With the help of the LNR instrument aboard the Chang’e-4 interplanetary station, Chinese and German scientists recorded the background radiation on the Moon for a year. The power of the equivalent dose of radiation on its surface is more than 200 times higher than that on the Earth’s surface. The results of the study are important for future flights of astronauts to the moon, as well as for interplanetary missions. The work was published in the journal Science Advances.
In the coming years, many countries plan to re-explore the Moon, landing astronauts on its surface, but radiation from the Earth’s satellite is a great danger. Astronauts of the Apollo missions during the landing on the moon carried out measurements of the general background radiation using dosimeters. Now, for the first time, German and Chinese scientists have managed to obtain this data with time resolution.

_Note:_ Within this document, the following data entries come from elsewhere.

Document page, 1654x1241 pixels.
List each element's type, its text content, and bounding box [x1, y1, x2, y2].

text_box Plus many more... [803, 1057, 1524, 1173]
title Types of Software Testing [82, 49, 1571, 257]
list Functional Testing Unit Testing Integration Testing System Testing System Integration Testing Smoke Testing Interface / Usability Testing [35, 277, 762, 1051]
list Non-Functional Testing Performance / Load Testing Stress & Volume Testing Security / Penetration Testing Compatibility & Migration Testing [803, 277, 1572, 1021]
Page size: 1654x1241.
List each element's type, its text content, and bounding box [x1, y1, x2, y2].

For this, the Lunar Lander Neutron and Dosimetry (LND) device was designed at the University of Keele. Its measurements allow the calculation of the equivalent dose. This indicator describes the biological effect of exposure of the body to ionizing radiation. The results showed an equivalent dose rate of about 60 microsieverts per hour and 1369 microsieverts per day. For comparison, on the ISS it is 2.6 times lower, on the flight from Frankfurt to New York it is about five to ten times lower, and on the Earth’s surface it is more than 200 times lower. Astronauts will be on the moon much longer than passengers flying to New York, so they will be in serious danger.
The measurements were carried out aboard the Chinese interplanetary station “Chang’e-4”, which landed on the moon on January 3, 2019. The LND took measurements on a lunar day and turned off on cold, almost two-week lunar nights to save battery power. During the year, data was transmitted back to Earth via a relay satellite. The received ones are important for planning future interplanetary flights, since the Moon has neither a protective magnetic field nor an atmosphere, and the radiation radiation on its surface resembles interplanetary space. The measurements taken by the LND will be used for future missions.